There is love in the stories, but not the romantic, hearts and flowers kind of love we’ve come to expect. Only in Miss Montana’s Wedding Day does Ward approach the traditional view of love as the bride rides down the aisle sitting side saddle astride a white horse and lassoing her groom with a golden rope while wearing a gown that is little more than a white meringue on steroids. It is our first introduction to Lola who has been invited to her ex-boyfriend’s wedding.
Instead of traditional love, Ward offers reality in hearty doses with the kind of people found on every street corner and in every town. Each one reaches for love and ends up with diapers, breastfeeding, or videos of middle European babies offered for adoption to couples impatient for family. The dark thread that runs through all the stories is the cost of love, the demands of living with someone whose fears and excesses overwhelm their common sense and threaten to drag their spouses with them.
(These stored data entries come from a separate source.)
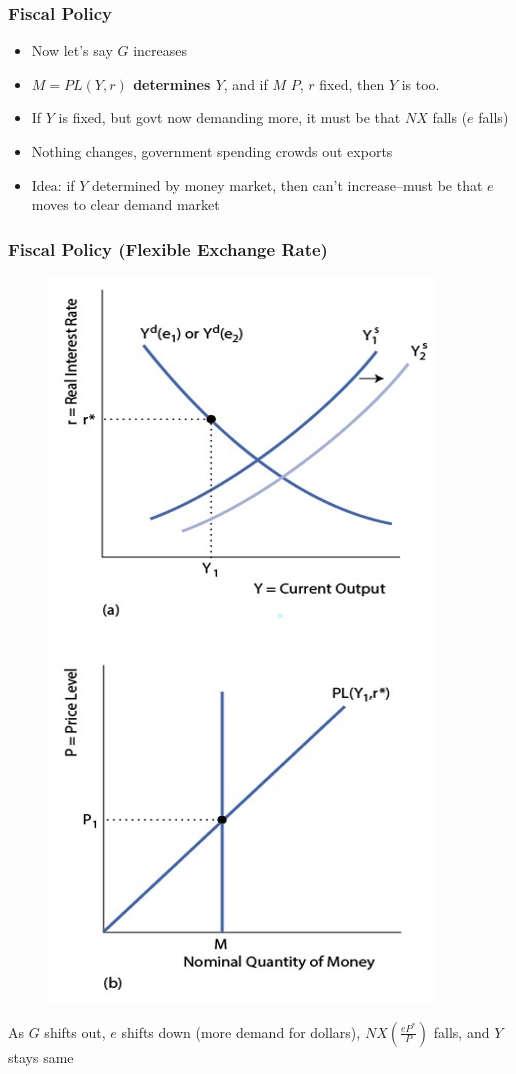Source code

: \documentclass{beamer}
\begin{document}
\begin{frame}
\frametitle[alignment=center]{Fiscal Policy}
\begin{itemize}
\item Now let's say $G$ increases
\bigskip
\item \textbf{$M=PL(Y,r)$ determines $Y$}, and if $M$ $P$, $r$ fixed, then $Y$ is too.
\bigskip
\item If $Y$ is fixed, but govt now demanding more, it must be that $NX$ falls ($e$ falls)
\bigskip
\item Nothing changes, government spending crowds out exports
\bigskip
\item Idea:  if $Y$ determined by money market, then can't increase--must be that $e$ moves to clear demand market
\end{itemize}
\end{frame}

\begin{frame}
\frametitle[alignment=center]{Fiscal Policy (Flexible Exchange Rate)}
\begin{figure}
\centering
\includegraphics[scale=0.55]{Figures/W_Fig_17pt15.png}
\end{figure}
As $G$ shifts out, $e$ shifts down (more demand for dollars), $NX\left(\frac{eP^*}{P}\right)$ falls, and $Y$ stays same
\end{frame}
\end{document}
It’s in the lies that we tell to protect the image of love and the brief happy moments when everything seems perfect. Love Stories in This Town is full of choices and chances, bright shining moments and moments when it seems that love is an impossibility to find and sustain. Instead of happily ever after, Ward shows us happy right now and maybe tomorrow in pithy glimpses and subtle strokes of insight that linger and make the reader think.
Butte as in Beautiful left me with more questions than answers, but Lola’s stories are the dirt-spattered gems that lift the collection out of the ordinary and show Ward’s observations at their clearest. Love Stories in This Town isn’t a happy collection, but it is an honest and bald-faced look from the inside and underbelly of love and life.